1 Rainwater storage device 2 water catchment 3 auxiliary tanks 4 main tanks 5,5a, 5b Water pipe 6 control device 7 drainage pipe SE1 rainfall sensor SE2 auxiliary tank sensor SE3 Main tank sensor V1 automatic switching valve V2 automatic drain valve

─────────────────────────────────────────────────── ─── Continuation of front page (58) Fields surveyed (Int.Cl. ⁷ , DB name) E03B 3/03 E03B 3/02

Claims (2)

(57) [Claims] 1. A water collecting section for collecting rainwater, a water pipe connected to the water collecting section for flowing down the collected rainwater, and a rainwater flowing down the water pipe connected to the water pipe respectively. A main tank and an auxiliary tank that store the water, and an automatic switching valve that is provided in the water supply pipe and that switches the flow path of the water supply pipe to one of the auxiliary tank side and the main tank side; and the auxiliary tank provided in the auxiliary tank. An auxiliary tank sensor for detecting whether or not the amount of water stored in the tank is a predetermined amount or more, a drain pipe provided at the lower end of the auxiliary tank for draining rainwater in the auxiliary tank, and the drain pipe. An automatic drain valve for opening and closing the drain pipe, a rainfall sensor for detecting the presence or absence of rainfall, and a detection signal from the auxiliary tank sensor are driven to drive the automatic switching valve. Auxiliary When the amount of water stored in the tank is less than a predetermined amount, the flow path of the water pipe is held on the side of the auxiliary tank, and when the amount of water stored in the auxiliary tank reaches a predetermined amount, the flow path of the water pipe is While switching to the main tank side, when the amount of water stored in the auxiliary tank reaches a predetermined amount, the drain pipe is opened by driving the automatic drain valve to open , and in response to the detection signal from the rainfall sensor, during rain.

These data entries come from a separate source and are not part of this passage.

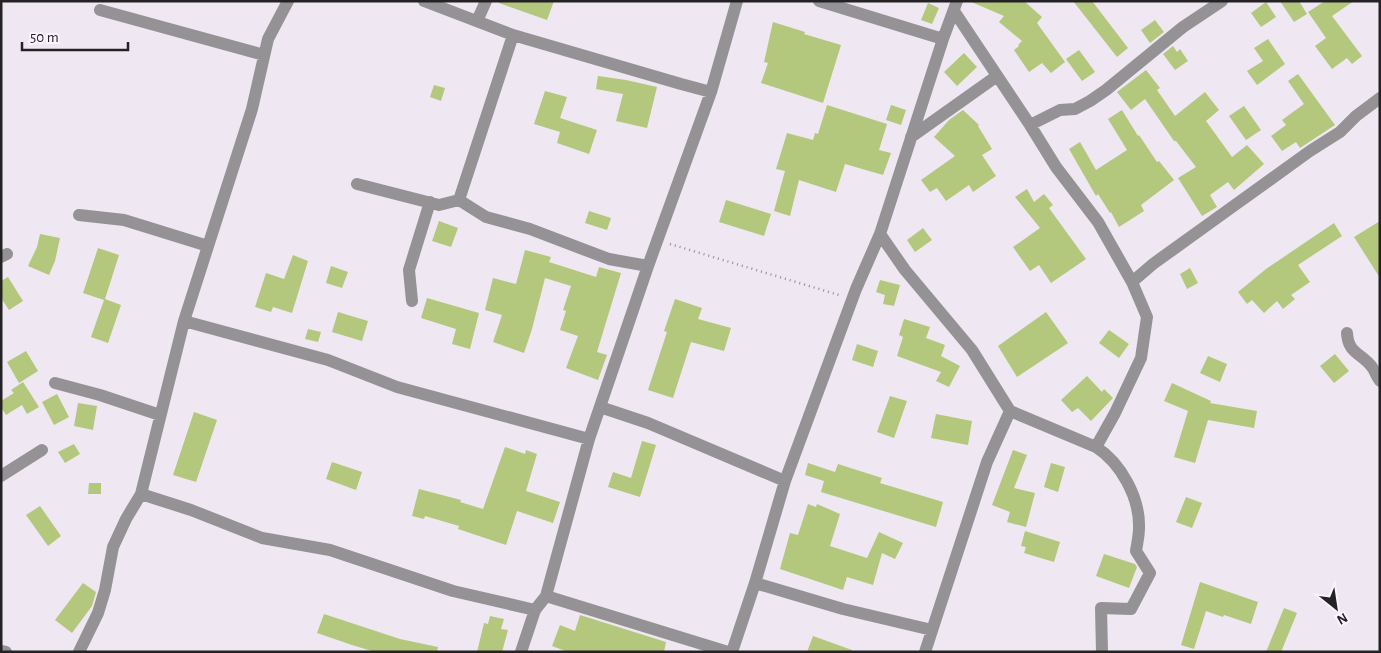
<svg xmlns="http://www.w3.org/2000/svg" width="1381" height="653" font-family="'Alegreya Sans',sans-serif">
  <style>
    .building { fill: #b3c77d }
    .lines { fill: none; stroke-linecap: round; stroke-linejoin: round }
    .path { stroke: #928d94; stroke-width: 2.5; stroke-dasharray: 1 4; stroke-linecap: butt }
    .minor { stroke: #959296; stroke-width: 12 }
  </style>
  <rect width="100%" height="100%" fill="#efe8f2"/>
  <path class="building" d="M499 1H554L547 20 499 3Z
    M969 1H1024L1042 17 1037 23 1065 62 1051 73 1042 63 1029 72 1014 50 1019 46 1018 45 1022 41 999 22 1004 16Z
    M1073 1H1092L1128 48 1117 57Z
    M1280 1H1299L1307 14 1294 22Z
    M1325 1H1354L1332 16 1362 56 1352 64 1347 58 1332 69 1315 46 1326 38 1308 12Z
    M1266 2 1276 17 1261 27 1251 13Z
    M928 3 939 8 932 24 921 20Z
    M1155 20 1164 32 1150 43 1141 30Z
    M773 22 805 32 804 34 841 45 823 103 761 83 768 63 764 62Z
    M1268 39 1285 64 1257 85 1247 71 1263 61 1254 48Z
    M1173 46 1177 52 1180 49 1188 61 1175 70 1163 54Z
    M1079 50 1095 72 1082 81 1066 59Z
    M964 53 977 67 957 86 944 72Z
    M1146 70 1160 88 1157 90 1175 116 1205 92 1219 110 1206 121 1232 157 1247 145 1264 164 1234 190 1228 182 1210 195 1217 207 1202 216 1178 178 1196 167 1176 141H1174L1145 99 1131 110 1117 92Z
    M1298 74 1335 125 1300 148 1296 142 1282 151 1271 136 1286 125 1282 120 1304 104 1288 81Z
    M598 76 626 80 657 87 647 128 616 121 623 94 596 89Z
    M434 85 445 88 441 101 430 97Z
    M545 91 567 97 560 118 597 130 589 154 557 143 560 132 534 124Z
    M827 105 887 124 879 150 891 153 883 175 845 164 836 192 799 180 790 216 774 211 785 171 776 169 787 133 813 140 815 133 818 134Z
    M891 105 906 110 901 125 886 120Z
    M1244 106 1261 130 1246 140 1229 116Z
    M963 110 979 125 978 126 992 149 982 155 996 176 973 192 969 185 946 201 937 188 930 192 921 180 955 156 934 137 949 120Z
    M1122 110 1138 136 1139 135 1157 162 1159 161 1174 180 1141 205 1144 211 1119 227 1111 212 1110 213 1098 194 1096 196 1069 149 1080 142 1096 170 1127 150 1108 119Z
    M1027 189 1034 202 1044 194 1053 205 1049 208 1086 259 1051 283 1039 265 1030 271 1013 247 1040 228 1015 197Z
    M726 200 771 214 764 236 719 222Z
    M589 211 611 218 607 230 585 223Z
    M439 221 458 228 451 247 432 241Z
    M1380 221V278L1354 237Z
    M1334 223 1342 236 1298 265 1310 282 1291 295 1295 299 1283 309 1277 301 1264 313 1252 300 1247 304 1238 292 1266 269Z
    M923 228 932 240 915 252 907 240Z
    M40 234 60 238 55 261 49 275 28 266 37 247Z
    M98 248 119 255 105 299 121 305 108 343 91 337 104 300 83 293Z
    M525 250 551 257 549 262 596 277 599 267 621 273 597 352 607 355 598 380 566 368 578 336 560 330 566 311 563 310 571 286 545 278 532 329 524 353 493 342 502 315 485 310 493 278 516 284Z
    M293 255 308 261 292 313 273 307 271 312 255 307 266 273 284 279Z
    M331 266 348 272 342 288 326 283Z
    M1190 268 1198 283 1187 289 1180 274Z
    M8 277 23 301 9 310 1 298V281Z
    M880 280 900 285 894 306 883 304 885 295 876 292Z
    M427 298 479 313 470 349 452 344 456 329 421 318Z
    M675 299 702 308 698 319 731 328 724 351 691 342 673 398 648 390 667 332 664 331Z
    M338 312 368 321 362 341 332 332Z
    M1046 312 1068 343 1017 377 998 346Z
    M904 319 930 327 926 338 945 345 941 356 960 366 949 387 936 381 941 372 897 356 903 337 899 335Z
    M308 329 321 332 318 342 305 339Z
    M1109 330 1129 344 1119 358 1099 343Z
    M857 344 878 351 873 367 852 360Z
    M26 351 38 371 19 383 7 362Z
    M1335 354 1349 371 1334 383 1320 366Z
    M1208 356 1227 364 1220 382 1200 373Z
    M1087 376 1102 392 1104 389 1113 398 1091 421 1078 408 1072 412 1061 400Z
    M23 382 39 407 27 414 22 405 6 415 1 407V401L14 393 11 390Z
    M1172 383 1211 401 1210 403 1257 411 1254 428 1208 420 1195 463 1174 457 1188 411 1164 401Z
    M57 394 69 417 54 425 42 402Z
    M890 396 907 401 894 438 877 432Z
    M78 403 97 406 93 430 74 426Z
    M194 412 217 420 196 482 173 475Z
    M936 414 972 421 968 445 931 438Z
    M642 441 656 445 640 497 608 487 613 472 631 478Z
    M74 444 80 454 65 463 58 452Z
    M505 447 525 454 526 450 537 454 526 491 560 502 553 523 517 511 506 545 458 529 459 526 425 516 424 519 412 516 419 489 461 500 460 502 483 509Z
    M1013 450 1027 455 1014 488 1035 493 1026 527 1007 522 1010 512 992 505Z
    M332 462 362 472 356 490 326 479Z
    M808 463 835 472 838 464 882 478 880 483 943 502 936 527 821 492 824 481 805 475Z
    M1051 463 1065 467 1058 492 1044 487Z
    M89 483H101V494H88Z
    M1186 497 1202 503 1192 528 1176 522Z
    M808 504 816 507 817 504 840 514 830 546 867 558 879 532 903 543 895 559 882 553 873 585 847 577 843 590 780 569 790 533 798 535Z
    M40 506 61 536 48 546 26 515Z
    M1025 531 1060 542 1054 562 1024 553 1026 547 1021 546Z
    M1104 554 1135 564 1137 567 1129 588 1096 576Z
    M1200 582 1258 602 1251 624 1224 615 1223 617 1206 611 1194 649 1181 645Z
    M83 583 96 592 92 606 72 633 55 620Z
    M1284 608 1297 613 1281 652H1266Z
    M324 614 400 639 438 647 437 652H375L352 645 317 633Z
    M580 615 666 642 664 652H568L552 646 560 625 575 631Z
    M490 616 504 619 501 629 508 630 502 652H477L484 623 488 624Z
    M813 636 852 650 851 652H807Z"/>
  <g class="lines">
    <path class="path" d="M670 244 839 295"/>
    <path class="minor" d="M424 1 513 35 681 84 711 92
      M819 1 943 39
      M100 10 264 55
      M954 11 1030 125 1060 110 1075 109 1090 101 1106 90 1183 27 1222 1
      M477 21 486 1
      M513 35 459 200 486 217 530 229 609 259 648 266
      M1030 125 1056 167 1098 222 1132 282 1153 264 1228 210 1310 151 1340 132 1356 116 1380 98
      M911 137 997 76
      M357 184 439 205 459 200
      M79 215 124 220 208 246
      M880 234 905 270 972 350 1010 411 1096 447C1121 463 1140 498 1139 528 1139 536 1137 544 1136 551L1150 573 1131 609 1101 608 1102 652
      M1 257 7 254
      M412 301 409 270 430 202
      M184 321 252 109 268 39 288 1
      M1347 333C1348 354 1362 353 1372 367 1375 371 1377 377 1380 381
      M55 383 100 395 160 415
      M600 407 648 423 785 481
      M1096 447 1115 413 1141 358 1147 317 1132 282
      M1 476 42 450
      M141 494 184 321 328 360 397 387 589 439
      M755 583 843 609 932 630
      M546 596 728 652
      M535 610 546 596 589 439 648 266 711 92 737 1
      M1 651 6 652
      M79 652 98 613 105 590 113 547 126 519 141 494 191 510 262 538 330 550 453 591 535 610 521 652
      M732 652 755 583 785 481 856 289 880 234 943 39 957 1
      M925 652 987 462 1010 411"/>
  </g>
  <rect width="1381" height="653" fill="none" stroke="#242225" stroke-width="5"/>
  <g transform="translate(1336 608) rotate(150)" stroke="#fcf5ff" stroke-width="4" paint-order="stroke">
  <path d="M0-4L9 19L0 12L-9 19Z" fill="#242225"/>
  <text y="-8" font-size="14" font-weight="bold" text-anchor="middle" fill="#242225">N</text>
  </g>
  <path d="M22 42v8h106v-8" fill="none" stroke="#242225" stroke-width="2.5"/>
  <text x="30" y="42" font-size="15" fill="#242225" stroke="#fcf5ff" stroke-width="4" paint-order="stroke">50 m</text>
</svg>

Is the
Close the drain pipe by driving the dynamic drain valve to
When there is no rain, open the automatic drain valve to drive it.
Ri rainwater storage apparatus characterized by comprising a control device for opening the drain pipe. 2. The main tank provided in the main tank,
For detecting whether or not the amount of stored water in the
A main tank sensor is further provided, and the control device receives the detection signal from the main tank sensor.
Accordingly, when the amount of water stored in the main tank reaches a predetermined amount
Is the flow path of the water pipe by driving the automatic switching valve.
Is switched to the auxiliary tank side and the automatic drainage is performed.
The drain pipe is opened by driving the valve to open.
The rainwater storage device according to claim 1.